Well, it is about time that I start posting so here it goes. The other day, Dave, me (Ted) and a few friends decided to try to solve the Facebook Optimal Movie Seating Puzzle based off of an XKCD comic.
The gist of problem was that you are seating 16 people in a movie theater with a series of rules that assign points for different arrangements such as seating friends beside each other. You want to find an optimal arrangement that maximizes the 'social enjoyment'. Now with 16 people there are 20 922 789 888 000 permutations. This is a fairly large number number of possibilities to test each one on a normal consumer grade computer.
To tackle the problem Dave started writing a client-server scheduler to split up the work among multiple machines for a cluster-computing effect. I'd guess he will write up a post on it soon. Meanwhile, I began to tackle looking at ways to quickly evaluate the 'social enjoyment score' and also figure out how to narrow down the solution space so we didn't have to actually test all twenty-one trillion possibilities.
- To handle the issue of finding scores we first agreed on an interpretation of the rules in which people had to be adjacent for the rules to take effect. Some of the rules involved pairs of people and other rules involved triples.

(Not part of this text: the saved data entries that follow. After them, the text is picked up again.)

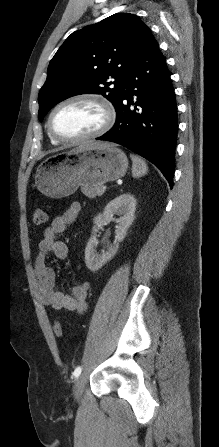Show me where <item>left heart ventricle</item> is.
<instances>
[{"label": "left heart ventricle", "mask_w": 219, "mask_h": 447, "mask_svg": "<svg viewBox=\"0 0 219 447\" xmlns=\"http://www.w3.org/2000/svg\"><path fill=\"white\" fill-rule=\"evenodd\" d=\"M103 122L101 109L89 102H76L60 108L53 117L54 131L66 138H76L95 131Z\"/></svg>", "instance_id": "1"}]
</instances>
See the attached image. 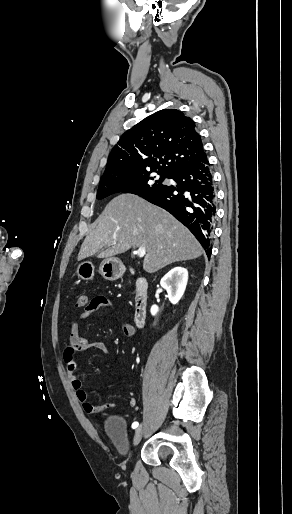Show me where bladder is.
<instances>
[{
    "mask_svg": "<svg viewBox=\"0 0 292 514\" xmlns=\"http://www.w3.org/2000/svg\"><path fill=\"white\" fill-rule=\"evenodd\" d=\"M106 432L120 454L128 452V433L124 418L120 415L110 416L105 425Z\"/></svg>",
    "mask_w": 292,
    "mask_h": 514,
    "instance_id": "31cf9c89",
    "label": "bladder"
}]
</instances>
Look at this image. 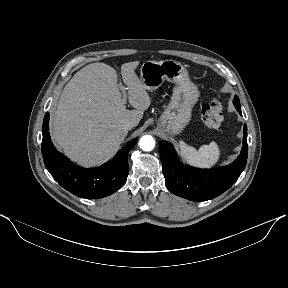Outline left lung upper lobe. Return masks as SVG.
<instances>
[{"mask_svg":"<svg viewBox=\"0 0 288 288\" xmlns=\"http://www.w3.org/2000/svg\"><path fill=\"white\" fill-rule=\"evenodd\" d=\"M233 103L234 104H240L238 96L234 97Z\"/></svg>","mask_w":288,"mask_h":288,"instance_id":"left-lung-upper-lobe-1","label":"left lung upper lobe"}]
</instances>
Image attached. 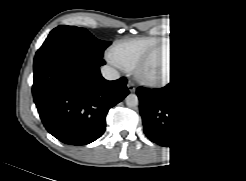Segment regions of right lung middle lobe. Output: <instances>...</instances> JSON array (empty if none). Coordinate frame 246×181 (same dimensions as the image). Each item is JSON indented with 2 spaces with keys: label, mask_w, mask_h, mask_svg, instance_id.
Returning a JSON list of instances; mask_svg holds the SVG:
<instances>
[{
  "label": "right lung middle lobe",
  "mask_w": 246,
  "mask_h": 181,
  "mask_svg": "<svg viewBox=\"0 0 246 181\" xmlns=\"http://www.w3.org/2000/svg\"><path fill=\"white\" fill-rule=\"evenodd\" d=\"M111 44L109 41L96 39L84 28L60 25L53 29L39 48L34 62L57 49L78 50L97 64L104 65L103 52Z\"/></svg>",
  "instance_id": "dd1d6c3e"
}]
</instances>
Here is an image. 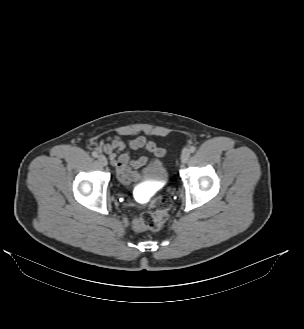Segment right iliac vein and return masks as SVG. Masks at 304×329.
<instances>
[{
	"label": "right iliac vein",
	"mask_w": 304,
	"mask_h": 329,
	"mask_svg": "<svg viewBox=\"0 0 304 329\" xmlns=\"http://www.w3.org/2000/svg\"><path fill=\"white\" fill-rule=\"evenodd\" d=\"M98 161L101 165L106 166L108 164L107 158L104 155L98 157Z\"/></svg>",
	"instance_id": "right-iliac-vein-1"
}]
</instances>
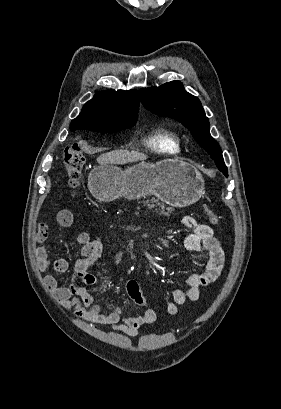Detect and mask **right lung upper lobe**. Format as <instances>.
<instances>
[{
    "instance_id": "cb5924a9",
    "label": "right lung upper lobe",
    "mask_w": 281,
    "mask_h": 409,
    "mask_svg": "<svg viewBox=\"0 0 281 409\" xmlns=\"http://www.w3.org/2000/svg\"><path fill=\"white\" fill-rule=\"evenodd\" d=\"M138 91L107 90L95 94L72 120L71 131L83 127H121L135 125L138 118Z\"/></svg>"
}]
</instances>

We addressed this by generating a lookup table at the start that assigned a score for each sequence of three people. Using the lookup table we would find the partial scores of partial seatings as we permuted the possible seatings. Now this still involves checking every possible seating, albeit much faster than the first version.
- To cut down the solution space we looked at the maximum value that appeared in the lookup table which was 4 for us. If only n people are left to be seating, we know at best our partial score can only improve by 4n and thus can know after seating only some of the people that no mater how we arange the unseated people, this will never beat our current best so we don't need to even try all those combinations. This simple heuristic made a huge difference in speeds (I think the factor was 10x but I'm just making that up off the top of my head).

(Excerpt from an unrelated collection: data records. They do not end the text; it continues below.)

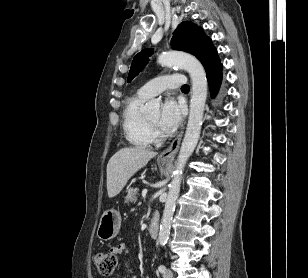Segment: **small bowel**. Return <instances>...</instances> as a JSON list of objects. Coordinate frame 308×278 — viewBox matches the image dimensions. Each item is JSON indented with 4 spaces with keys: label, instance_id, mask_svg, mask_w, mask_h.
Here are the masks:
<instances>
[{
    "label": "small bowel",
    "instance_id": "small-bowel-1",
    "mask_svg": "<svg viewBox=\"0 0 308 278\" xmlns=\"http://www.w3.org/2000/svg\"><path fill=\"white\" fill-rule=\"evenodd\" d=\"M110 251L115 255H123L129 252V248L126 242L122 241L117 245L113 246ZM132 278H138L137 276H132Z\"/></svg>",
    "mask_w": 308,
    "mask_h": 278
}]
</instances>
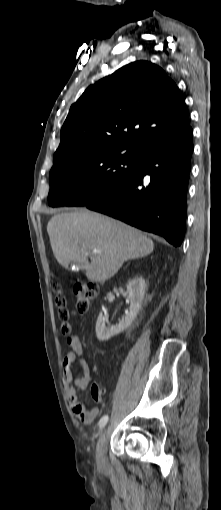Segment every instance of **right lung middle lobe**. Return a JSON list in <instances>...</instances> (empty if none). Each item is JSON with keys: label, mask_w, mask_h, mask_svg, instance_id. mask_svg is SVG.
Here are the masks:
<instances>
[{"label": "right lung middle lobe", "mask_w": 221, "mask_h": 510, "mask_svg": "<svg viewBox=\"0 0 221 510\" xmlns=\"http://www.w3.org/2000/svg\"><path fill=\"white\" fill-rule=\"evenodd\" d=\"M141 155L137 147L104 146L68 156L50 171L48 204L84 206L99 199L137 172Z\"/></svg>", "instance_id": "right-lung-middle-lobe-1"}]
</instances>
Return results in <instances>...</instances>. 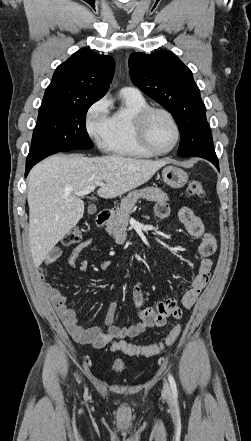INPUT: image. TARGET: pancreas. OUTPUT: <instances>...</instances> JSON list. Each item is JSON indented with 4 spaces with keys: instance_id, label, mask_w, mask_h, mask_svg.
<instances>
[{
    "instance_id": "pancreas-1",
    "label": "pancreas",
    "mask_w": 251,
    "mask_h": 441,
    "mask_svg": "<svg viewBox=\"0 0 251 441\" xmlns=\"http://www.w3.org/2000/svg\"><path fill=\"white\" fill-rule=\"evenodd\" d=\"M140 198L154 202H166L169 200L167 194L157 187H145L131 191L122 199L120 207L116 209L115 215L108 221L106 227L108 234L113 236L118 244H122L126 240L129 215Z\"/></svg>"
}]
</instances>
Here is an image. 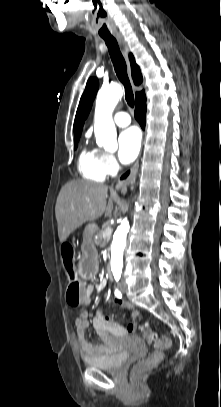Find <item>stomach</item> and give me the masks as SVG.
Wrapping results in <instances>:
<instances>
[{
	"label": "stomach",
	"mask_w": 221,
	"mask_h": 407,
	"mask_svg": "<svg viewBox=\"0 0 221 407\" xmlns=\"http://www.w3.org/2000/svg\"><path fill=\"white\" fill-rule=\"evenodd\" d=\"M97 267V258L93 250L83 248L81 257L78 262L77 270L83 279H88L93 276Z\"/></svg>",
	"instance_id": "0dacf381"
}]
</instances>
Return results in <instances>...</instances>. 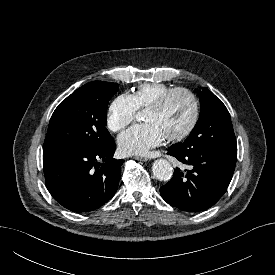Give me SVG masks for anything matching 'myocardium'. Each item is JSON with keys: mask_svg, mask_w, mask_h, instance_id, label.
<instances>
[{"mask_svg": "<svg viewBox=\"0 0 275 275\" xmlns=\"http://www.w3.org/2000/svg\"><path fill=\"white\" fill-rule=\"evenodd\" d=\"M177 93H184L190 98L191 103H192V116H191L189 124L183 131H181L177 134L165 136V139L168 141H171V142L181 141V140L187 138L189 135H191V133L194 131V129L198 123L199 114H200V106H199V101H198L196 94L193 91H191L190 89L185 88V87L171 88L170 90L165 92L161 97H159L152 105H150L147 108V110H154V111L161 110L167 104L169 99Z\"/></svg>", "mask_w": 275, "mask_h": 275, "instance_id": "myocardium-1", "label": "myocardium"}]
</instances>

- Determined to get it even faster we looked into our lookup table some more. We realized that all the cases that had 4 points were disjoint and that only one of the could be true in a given seating. Once one of the 4 point arrangements was used the highest value was now 3 points. We updated our heuristic from 4n to 3(n-1)+4 which gave the code a much better early estimate on when a partial seating arrangement would not be able to outperform the current best score. This sped up code by another factor of 10x or so (again I'm making up numbers since i don't remember and our measurements were hardly scientific).
We decided we should let it run through the full set and turned on the compiler optimizer for another 2x faster. In the end our our runtime estimates went from the order of 1000 cpu-hours with the first version to under 5 cpu-hours in the end. This really stresses the benefit of optimizing your algorithm versus optimizing the code itself.

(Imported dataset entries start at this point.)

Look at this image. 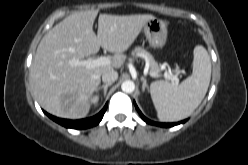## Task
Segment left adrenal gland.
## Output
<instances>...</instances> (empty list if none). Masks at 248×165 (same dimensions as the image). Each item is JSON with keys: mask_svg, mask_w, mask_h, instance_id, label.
Returning <instances> with one entry per match:
<instances>
[{"mask_svg": "<svg viewBox=\"0 0 248 165\" xmlns=\"http://www.w3.org/2000/svg\"><path fill=\"white\" fill-rule=\"evenodd\" d=\"M141 81L143 82L142 91L144 92L145 88L148 89L147 81H146V79L144 77H141Z\"/></svg>", "mask_w": 248, "mask_h": 165, "instance_id": "1", "label": "left adrenal gland"}]
</instances>
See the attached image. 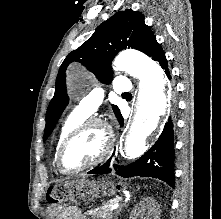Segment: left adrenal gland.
I'll list each match as a JSON object with an SVG mask.
<instances>
[{
  "mask_svg": "<svg viewBox=\"0 0 221 219\" xmlns=\"http://www.w3.org/2000/svg\"><path fill=\"white\" fill-rule=\"evenodd\" d=\"M121 211V208H119V211L118 212H120Z\"/></svg>",
  "mask_w": 221,
  "mask_h": 219,
  "instance_id": "1",
  "label": "left adrenal gland"
}]
</instances>
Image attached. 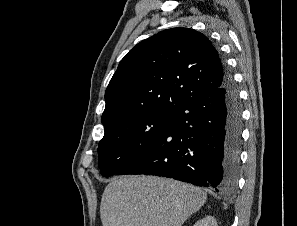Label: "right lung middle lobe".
I'll return each instance as SVG.
<instances>
[{
	"mask_svg": "<svg viewBox=\"0 0 297 226\" xmlns=\"http://www.w3.org/2000/svg\"><path fill=\"white\" fill-rule=\"evenodd\" d=\"M175 111L161 110L134 115L104 128L98 154L101 174H116L142 153L174 120Z\"/></svg>",
	"mask_w": 297,
	"mask_h": 226,
	"instance_id": "1",
	"label": "right lung middle lobe"
}]
</instances>
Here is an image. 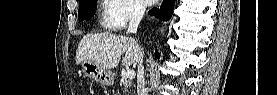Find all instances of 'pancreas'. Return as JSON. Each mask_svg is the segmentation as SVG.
<instances>
[{
  "instance_id": "1",
  "label": "pancreas",
  "mask_w": 277,
  "mask_h": 95,
  "mask_svg": "<svg viewBox=\"0 0 277 95\" xmlns=\"http://www.w3.org/2000/svg\"><path fill=\"white\" fill-rule=\"evenodd\" d=\"M120 85L124 87L125 92H128L130 84H129V81L126 78H123L121 80Z\"/></svg>"
}]
</instances>
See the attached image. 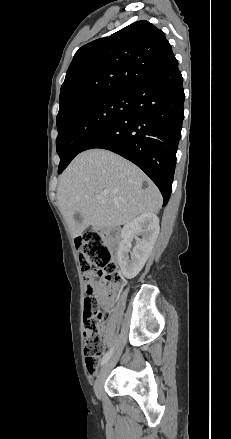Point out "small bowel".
<instances>
[{"mask_svg":"<svg viewBox=\"0 0 231 439\" xmlns=\"http://www.w3.org/2000/svg\"><path fill=\"white\" fill-rule=\"evenodd\" d=\"M85 283H86V292L92 291L98 294L102 299V303L106 306L109 305V298L107 293L100 292V287L91 273L85 274Z\"/></svg>","mask_w":231,"mask_h":439,"instance_id":"c3829d8e","label":"small bowel"}]
</instances>
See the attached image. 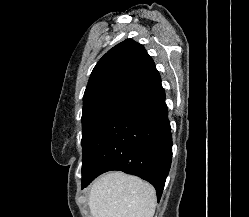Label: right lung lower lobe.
<instances>
[{
  "label": "right lung lower lobe",
  "instance_id": "right-lung-lower-lobe-1",
  "mask_svg": "<svg viewBox=\"0 0 249 217\" xmlns=\"http://www.w3.org/2000/svg\"><path fill=\"white\" fill-rule=\"evenodd\" d=\"M172 160V136L161 78L154 68L108 109L82 160V188L120 170L150 182L161 198Z\"/></svg>",
  "mask_w": 249,
  "mask_h": 217
}]
</instances>
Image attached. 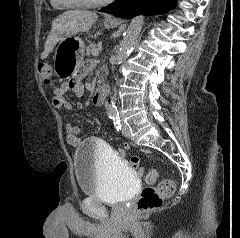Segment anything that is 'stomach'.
<instances>
[{
    "instance_id": "0dacf381",
    "label": "stomach",
    "mask_w": 240,
    "mask_h": 238,
    "mask_svg": "<svg viewBox=\"0 0 240 238\" xmlns=\"http://www.w3.org/2000/svg\"><path fill=\"white\" fill-rule=\"evenodd\" d=\"M117 23H105L106 28H114ZM85 52L81 38L76 36L63 37L54 55V72L62 79H69L80 66Z\"/></svg>"
}]
</instances>
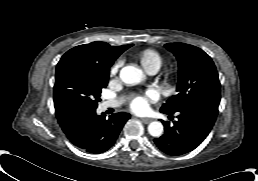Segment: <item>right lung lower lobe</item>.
<instances>
[{"label": "right lung lower lobe", "mask_w": 258, "mask_h": 181, "mask_svg": "<svg viewBox=\"0 0 258 181\" xmlns=\"http://www.w3.org/2000/svg\"><path fill=\"white\" fill-rule=\"evenodd\" d=\"M58 122L68 139L78 148L94 154L110 149L126 121L127 113H117L105 118L96 109L70 105L56 109Z\"/></svg>", "instance_id": "obj_1"}]
</instances>
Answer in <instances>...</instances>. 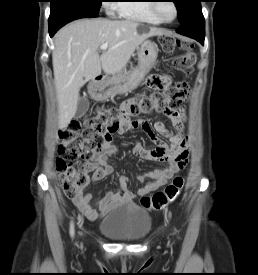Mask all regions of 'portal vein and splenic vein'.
<instances>
[{
  "label": "portal vein and splenic vein",
  "mask_w": 258,
  "mask_h": 275,
  "mask_svg": "<svg viewBox=\"0 0 258 275\" xmlns=\"http://www.w3.org/2000/svg\"><path fill=\"white\" fill-rule=\"evenodd\" d=\"M107 48H108V44H102V45L100 46V50H102V51L107 50Z\"/></svg>",
  "instance_id": "portal-vein-and-splenic-vein-1"
}]
</instances>
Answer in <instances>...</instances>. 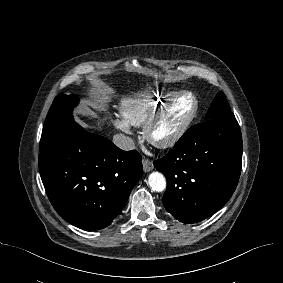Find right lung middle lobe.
Returning <instances> with one entry per match:
<instances>
[{
    "mask_svg": "<svg viewBox=\"0 0 283 283\" xmlns=\"http://www.w3.org/2000/svg\"><path fill=\"white\" fill-rule=\"evenodd\" d=\"M74 95H58L47 114L40 140V152L52 148L57 140L76 122L73 119V108L78 104Z\"/></svg>",
    "mask_w": 283,
    "mask_h": 283,
    "instance_id": "obj_1",
    "label": "right lung middle lobe"
}]
</instances>
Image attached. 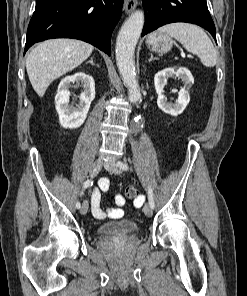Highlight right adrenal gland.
Listing matches in <instances>:
<instances>
[{
	"label": "right adrenal gland",
	"mask_w": 247,
	"mask_h": 296,
	"mask_svg": "<svg viewBox=\"0 0 247 296\" xmlns=\"http://www.w3.org/2000/svg\"><path fill=\"white\" fill-rule=\"evenodd\" d=\"M87 63H90L92 65H95L94 62H93V58H91Z\"/></svg>",
	"instance_id": "2a0ac1e0"
}]
</instances>
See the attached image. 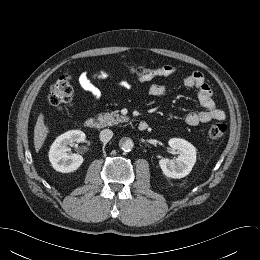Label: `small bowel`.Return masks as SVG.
Returning <instances> with one entry per match:
<instances>
[{
    "label": "small bowel",
    "instance_id": "small-bowel-1",
    "mask_svg": "<svg viewBox=\"0 0 260 260\" xmlns=\"http://www.w3.org/2000/svg\"><path fill=\"white\" fill-rule=\"evenodd\" d=\"M176 73V68L172 65H163L150 71V73L141 78L142 81H148L154 77H166ZM109 77L106 72H96L93 78L99 80H105ZM79 84L81 88L91 95L93 102L96 103L101 97L100 89L93 83L92 77L87 72H82L79 76ZM183 84L186 88H196L198 90V98L202 110L190 112L185 116V123L189 126H197L199 124L210 122L211 120H224L225 112L216 107L213 100V93L205 81L204 75L195 71L184 78ZM118 85L130 89L131 86L126 81L118 82ZM167 91V87L164 84H153L149 88V94L152 97H160Z\"/></svg>",
    "mask_w": 260,
    "mask_h": 260
}]
</instances>
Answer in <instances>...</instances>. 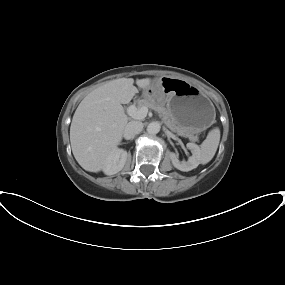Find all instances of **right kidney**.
Masks as SVG:
<instances>
[{"label": "right kidney", "mask_w": 285, "mask_h": 285, "mask_svg": "<svg viewBox=\"0 0 285 285\" xmlns=\"http://www.w3.org/2000/svg\"><path fill=\"white\" fill-rule=\"evenodd\" d=\"M127 160V151L123 149H115L106 164L103 167V172L106 175H113L121 171Z\"/></svg>", "instance_id": "obj_1"}]
</instances>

I'm sure this problem could be solved much much quicker and we may make another attempt at improving our method.
EDIT: It seems this wasn't clear (which was my fault), but as pointless as it may be, we were aiming for a solution that ensured it covered all options in case of local minima (which for this problem was pretty much a non-issue anyways). There are certainly far faster and more practical probabilistic ways as people have been pointing out.